Oil and Gas

BP Says Alaska Oil Production Problems Inflated

Reuters
WATCH LIVE

Oil major BP has complained to Alaska state officials about the description of at least two oil production disruptions posted on an official state website, a BP spokesman said Wednesday night.

BP spokesman Steve Rinehart said a Tax Division of the Alaska Department of Revenue website's claim that 170,000 barrels per day of oil production was disrupted at the company's giant Prudhoe Bay oil field on Aug. 26 was incorrect.

"There was no shutdown on the 26th. There was a planned reduction in output on the 25th due to planned maintenance on the Trans-Alaska Pipeline," Rinehart said late Wednesday.

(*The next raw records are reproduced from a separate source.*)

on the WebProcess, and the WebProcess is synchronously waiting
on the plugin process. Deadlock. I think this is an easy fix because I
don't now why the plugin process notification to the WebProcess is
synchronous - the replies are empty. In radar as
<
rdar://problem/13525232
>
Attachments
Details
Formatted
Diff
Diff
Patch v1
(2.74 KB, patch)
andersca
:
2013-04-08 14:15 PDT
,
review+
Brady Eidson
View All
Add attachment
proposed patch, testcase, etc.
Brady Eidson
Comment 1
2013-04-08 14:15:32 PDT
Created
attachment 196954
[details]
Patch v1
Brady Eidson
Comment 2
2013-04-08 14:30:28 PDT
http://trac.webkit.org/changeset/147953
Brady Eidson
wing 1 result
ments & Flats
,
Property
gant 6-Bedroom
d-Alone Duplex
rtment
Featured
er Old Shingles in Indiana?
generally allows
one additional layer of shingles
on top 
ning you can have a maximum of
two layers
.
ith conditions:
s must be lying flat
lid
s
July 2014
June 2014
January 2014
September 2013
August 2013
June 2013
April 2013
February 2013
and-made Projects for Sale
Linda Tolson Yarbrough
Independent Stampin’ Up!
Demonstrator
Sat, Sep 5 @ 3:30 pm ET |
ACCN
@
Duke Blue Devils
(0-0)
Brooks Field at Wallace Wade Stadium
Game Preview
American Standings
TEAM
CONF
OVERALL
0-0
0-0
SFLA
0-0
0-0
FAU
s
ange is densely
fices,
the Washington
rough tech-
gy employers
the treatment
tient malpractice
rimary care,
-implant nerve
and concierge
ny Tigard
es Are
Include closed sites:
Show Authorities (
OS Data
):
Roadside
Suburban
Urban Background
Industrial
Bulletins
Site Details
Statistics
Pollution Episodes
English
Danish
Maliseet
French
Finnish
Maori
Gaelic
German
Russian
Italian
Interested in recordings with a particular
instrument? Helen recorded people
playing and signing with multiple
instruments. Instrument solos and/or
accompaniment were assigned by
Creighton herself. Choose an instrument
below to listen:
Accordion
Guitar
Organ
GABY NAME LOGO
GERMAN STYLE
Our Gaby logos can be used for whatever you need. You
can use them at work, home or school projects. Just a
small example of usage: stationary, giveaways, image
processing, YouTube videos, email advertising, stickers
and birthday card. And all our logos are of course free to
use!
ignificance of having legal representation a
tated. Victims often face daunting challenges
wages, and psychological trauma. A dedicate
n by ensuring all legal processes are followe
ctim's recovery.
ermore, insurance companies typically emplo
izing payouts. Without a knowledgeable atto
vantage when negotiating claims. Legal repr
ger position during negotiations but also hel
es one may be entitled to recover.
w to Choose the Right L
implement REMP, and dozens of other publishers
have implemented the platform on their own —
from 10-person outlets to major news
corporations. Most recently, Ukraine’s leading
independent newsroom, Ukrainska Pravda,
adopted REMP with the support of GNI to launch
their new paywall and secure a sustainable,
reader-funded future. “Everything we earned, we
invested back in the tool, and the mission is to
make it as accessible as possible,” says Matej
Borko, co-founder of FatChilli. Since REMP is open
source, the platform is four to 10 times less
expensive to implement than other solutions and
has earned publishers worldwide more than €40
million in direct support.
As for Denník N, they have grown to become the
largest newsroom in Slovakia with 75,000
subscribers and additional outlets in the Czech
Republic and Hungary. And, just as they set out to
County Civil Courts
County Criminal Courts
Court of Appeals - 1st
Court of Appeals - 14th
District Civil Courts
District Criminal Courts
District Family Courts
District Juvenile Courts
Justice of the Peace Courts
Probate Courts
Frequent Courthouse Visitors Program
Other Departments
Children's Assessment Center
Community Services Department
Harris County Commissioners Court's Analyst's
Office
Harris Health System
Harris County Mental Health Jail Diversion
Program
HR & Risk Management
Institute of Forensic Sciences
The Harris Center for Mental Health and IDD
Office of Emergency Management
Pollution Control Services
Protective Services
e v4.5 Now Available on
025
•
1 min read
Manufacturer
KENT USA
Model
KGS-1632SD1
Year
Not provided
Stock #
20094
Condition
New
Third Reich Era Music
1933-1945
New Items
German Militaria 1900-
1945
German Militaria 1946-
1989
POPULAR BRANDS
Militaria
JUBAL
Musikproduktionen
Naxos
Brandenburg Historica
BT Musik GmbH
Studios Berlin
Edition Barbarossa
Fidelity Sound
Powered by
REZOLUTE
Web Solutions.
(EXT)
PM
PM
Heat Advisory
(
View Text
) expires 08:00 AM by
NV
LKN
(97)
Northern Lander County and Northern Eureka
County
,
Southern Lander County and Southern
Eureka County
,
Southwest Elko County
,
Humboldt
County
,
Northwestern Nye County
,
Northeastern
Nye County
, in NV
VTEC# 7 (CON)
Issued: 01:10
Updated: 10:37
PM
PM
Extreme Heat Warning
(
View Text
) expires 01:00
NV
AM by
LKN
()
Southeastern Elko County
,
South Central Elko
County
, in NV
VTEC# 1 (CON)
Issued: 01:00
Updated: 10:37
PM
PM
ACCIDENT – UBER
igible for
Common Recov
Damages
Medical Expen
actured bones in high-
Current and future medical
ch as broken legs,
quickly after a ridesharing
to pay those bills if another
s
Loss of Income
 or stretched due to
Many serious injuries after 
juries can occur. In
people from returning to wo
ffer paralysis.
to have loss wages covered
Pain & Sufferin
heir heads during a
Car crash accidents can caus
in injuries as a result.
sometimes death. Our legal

The website also said there had been a fire at the Lisburne oil field on Sept. 10, resulting in a loss of 10,000 bpd of oil production for one day.

BP's Rinehart said the incident was not a fire but flaring during pipeline cleaning operations. As a result of the cleaning operation, oil production was temporarily reduced by approximately 6,000 bpd.

Alaska officials said earlier this month they were investigating four separate incidents, including fires at oil fields operated by BP on the North Slope in Alaska.

Oil production in Alaska has been running approximately 9 percent below official state forecasts amid heavy seasonal maintenance at North Slope oil fields.

BP has said the shortfall is due to routine, planned maintenance and otherwise normal summertime production patterns at its fields.

BP's reputation in Alaska, where it operates roughly two-thirds of the state's oil production, was badly tarnished by the discovery of serious undetected corrosion problems in oil transit pipelines at Prudhoe Bay in 2006.

The company is replacing the entire Prudhoe Bay oil transit pipeline system as part of a wider program to overhaul its Alaska operations.